# ABOUT THIS EXERCISE
Copy the listing out exactly as shown.

# DATA UNDER STUDY
= Beginning of Section =
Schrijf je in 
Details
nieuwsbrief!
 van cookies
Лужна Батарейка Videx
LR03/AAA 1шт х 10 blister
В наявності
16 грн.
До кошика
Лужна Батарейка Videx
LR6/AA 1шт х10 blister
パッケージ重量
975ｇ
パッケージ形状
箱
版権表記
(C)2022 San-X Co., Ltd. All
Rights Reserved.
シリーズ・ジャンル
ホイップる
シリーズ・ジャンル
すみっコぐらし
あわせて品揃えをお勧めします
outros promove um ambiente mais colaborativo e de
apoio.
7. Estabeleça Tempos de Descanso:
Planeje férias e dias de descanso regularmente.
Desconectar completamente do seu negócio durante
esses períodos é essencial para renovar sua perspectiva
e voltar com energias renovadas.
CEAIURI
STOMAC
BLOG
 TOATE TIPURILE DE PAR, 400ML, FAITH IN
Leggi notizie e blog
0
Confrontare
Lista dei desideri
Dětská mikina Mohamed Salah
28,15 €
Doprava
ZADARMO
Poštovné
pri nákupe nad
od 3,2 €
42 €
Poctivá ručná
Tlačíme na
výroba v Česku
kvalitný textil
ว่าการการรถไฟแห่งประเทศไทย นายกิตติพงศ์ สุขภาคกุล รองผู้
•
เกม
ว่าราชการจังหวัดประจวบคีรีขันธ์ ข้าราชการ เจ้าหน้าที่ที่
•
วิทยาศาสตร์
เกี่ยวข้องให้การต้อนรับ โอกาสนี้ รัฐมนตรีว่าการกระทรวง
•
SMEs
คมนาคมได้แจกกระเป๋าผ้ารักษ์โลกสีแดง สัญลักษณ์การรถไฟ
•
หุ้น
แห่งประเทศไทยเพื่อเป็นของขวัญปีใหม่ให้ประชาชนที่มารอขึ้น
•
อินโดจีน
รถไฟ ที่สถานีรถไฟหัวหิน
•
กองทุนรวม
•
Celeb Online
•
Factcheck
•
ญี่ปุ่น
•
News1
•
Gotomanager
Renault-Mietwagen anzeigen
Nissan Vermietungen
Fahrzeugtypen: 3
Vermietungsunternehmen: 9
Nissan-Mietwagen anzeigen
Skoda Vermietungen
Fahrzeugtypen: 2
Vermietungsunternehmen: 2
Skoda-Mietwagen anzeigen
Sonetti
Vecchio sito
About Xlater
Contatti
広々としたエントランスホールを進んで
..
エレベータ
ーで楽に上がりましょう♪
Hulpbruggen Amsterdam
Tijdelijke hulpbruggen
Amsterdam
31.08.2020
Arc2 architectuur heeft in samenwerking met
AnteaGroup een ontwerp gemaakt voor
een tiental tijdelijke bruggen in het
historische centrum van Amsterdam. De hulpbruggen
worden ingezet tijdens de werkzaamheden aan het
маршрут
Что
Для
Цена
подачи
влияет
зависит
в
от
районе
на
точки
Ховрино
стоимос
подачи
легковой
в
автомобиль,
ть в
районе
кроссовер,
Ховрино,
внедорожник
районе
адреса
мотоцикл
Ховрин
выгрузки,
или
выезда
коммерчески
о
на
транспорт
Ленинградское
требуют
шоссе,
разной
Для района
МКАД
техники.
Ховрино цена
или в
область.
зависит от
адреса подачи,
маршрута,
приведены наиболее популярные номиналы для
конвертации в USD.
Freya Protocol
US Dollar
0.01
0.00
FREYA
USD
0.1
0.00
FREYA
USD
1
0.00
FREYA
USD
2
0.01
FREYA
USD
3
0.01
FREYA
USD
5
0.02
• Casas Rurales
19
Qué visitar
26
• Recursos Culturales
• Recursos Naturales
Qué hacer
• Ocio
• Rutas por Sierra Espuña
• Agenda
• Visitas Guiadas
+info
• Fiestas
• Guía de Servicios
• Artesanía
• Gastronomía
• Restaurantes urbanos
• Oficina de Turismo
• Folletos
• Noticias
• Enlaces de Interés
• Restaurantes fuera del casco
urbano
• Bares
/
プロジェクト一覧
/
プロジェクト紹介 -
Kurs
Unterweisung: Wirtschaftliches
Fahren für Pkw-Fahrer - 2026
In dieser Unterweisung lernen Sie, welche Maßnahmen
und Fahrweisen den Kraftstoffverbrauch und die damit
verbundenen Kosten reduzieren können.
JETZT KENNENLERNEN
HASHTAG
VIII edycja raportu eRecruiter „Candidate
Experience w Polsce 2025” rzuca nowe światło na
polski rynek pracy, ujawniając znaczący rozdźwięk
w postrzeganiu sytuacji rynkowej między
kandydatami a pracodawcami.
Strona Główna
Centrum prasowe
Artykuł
= End of Section =
# EXERCISE ANSWER
Schrijf je in 
Details
nieuwsbrief!
 van cookies
Лужна Батарейка Videx
LR03/AAA 1шт х 10 blister
В наявності
16 грн.
До кошика
Лужна Батарейка Videx
LR6/AA 1шт х10 blister
パッケージ重量
975ｇ
パッケージ形状
箱
版権表記
(C)2022 San-X Co., Ltd. All
Rights Reserved.
シリーズ・ジャンル
ホイップる
シリーズ・ジャンル
すみっコぐらし
あわせて品揃えをお勧めします
outros promove um ambiente mais colaborativo e de
apoio.
7. Estabeleça Tempos de Descanso:
Planeje férias e dias de descanso regularmente.
Desconectar completamente do seu negócio durante
esses períodos é essencial para renovar sua perspectiva
e voltar com energias renovadas.
CEAIURI
STOMAC
BLOG
 TOATE TIPURILE DE PAR, 400ML, FAITH IN
Leggi notizie e blog
0
Confrontare
Lista dei desideri
Dětská mikina Mohamed Salah
28,15 €
Doprava
ZADARMO
Poštovné
pri nákupe nad
od 3,2 €
42 €
Poctivá ručná
Tlačíme na
výroba v Česku
kvalitný textil
ว่าการการรถไฟแห่งประเทศไทย นายกิตติพงศ์ สุขภาคกุล รองผู้
•
เกม
ว่าราชการจังหวัดประจวบคีรีขันธ์ ข้าราชการ เจ้าหน้าที่ที่
•
วิทยาศาสตร์
เกี่ยวข้องให้การต้อนรับ โอกาสนี้ รัฐมนตรีว่าการกระทรวง
•
SMEs
คมนาคมได้แจกกระเป๋าผ้ารักษ์โลกสีแดง สัญลักษณ์การรถไฟ
•
หุ้น
แห่งประเทศไทยเพื่อเป็นของขวัญปีใหม่ให้ประชาชนที่มารอขึ้น
•
อินโดจีน
รถไฟ ที่สถานีรถไฟหัวหิน
•
กองทุนรวม
•
Celeb Online
•
Factcheck
•
ญี่ปุ่น
•
News1
•
Gotomanager
Renault-Mietwagen anzeigen
Nissan Vermietungen
Fahrzeugtypen: 3
Vermietungsunternehmen: 9
Nissan-Mietwagen anzeigen
Skoda Vermietungen
Fahrzeugtypen: 2
Vermietungsunternehmen: 2
Skoda-Mietwagen anzeigen
Sonetti
Vecchio sito
About Xlater
Contatti
広々としたエントランスホールを進んで
..
エレベータ
ーで楽に上がりましょう♪
Hulpbruggen Amsterdam
Tijdelijke hulpbruggen
Amsterdam
31.08.2020
Arc2 architectuur heeft in samenwerking met
AnteaGroup een ontwerp gemaakt voor
een tiental tijdelijke bruggen in het
historische centrum van Amsterdam. De hulpbruggen
worden ingezet tijdens de werkzaamheden aan het
маршрут
Что
Для
Цена
подачи
влияет
зависит
в
от
районе
на
точки
Ховрино
стоимос
подачи
легковой
в
автомобиль,
ть в
районе
кроссовер,
Ховрино,
внедорожник
районе
адреса
мотоцикл
Ховрин
выгрузки,
или
выезда
коммерчески
о
на
транспорт
Ленинградское
требуют
шоссе,
разной
Для района
МКАД
техники.
Ховрино цена
или в
область.
зависит от
адреса подачи,
маршрута,
приведены наиболее популярные номиналы для
конвертации в USD.
Freya Protocol
US Dollar
0.01
0.00
FREYA
USD
0.1
0.00
FREYA
USD
1
0.00
FREYA
USD
2
0.01
FREYA
USD
3
0.01
FREYA
USD
5
0.02
• Casas Rurales
19
Qué visitar
26
• Recursos Culturales
• Recursos Naturales
Qué hacer
• Ocio
• Rutas por Sierra Espuña
• Agenda
• Visitas Guiadas
+info
• Fiestas
• Guía de Servicios
• Artesanía
• Gastronomía
• Restaurantes urbanos
• Oficina de Turismo
• Folletos
• Noticias
• Enlaces de Interés
• Restaurantes fuera del casco
urbano
• Bares
/
プロジェクト一覧
/
プロジェクト紹介 -
Kurs
Unterweisung: Wirtschaftliches
Fahren für Pkw-Fahrer - 2026
In dieser Unterweisung lernen Sie, welche Maßnahmen
und Fahrweisen den Kraftstoffverbrauch und die damit
verbundenen Kosten reduzieren können.
JETZT KENNENLERNEN
HASHTAG
VIII edycja raportu eRecruiter „Candidate
Experience w Polsce 2025” rzuca nowe światło na
polski rynek pracy, ujawniając znaczący rozdźwięk
w postrzeganiu sytuacji rynkowej między
kandydatami a pracodawcami.
Strona Główna
Centrum prasowe
Artykuł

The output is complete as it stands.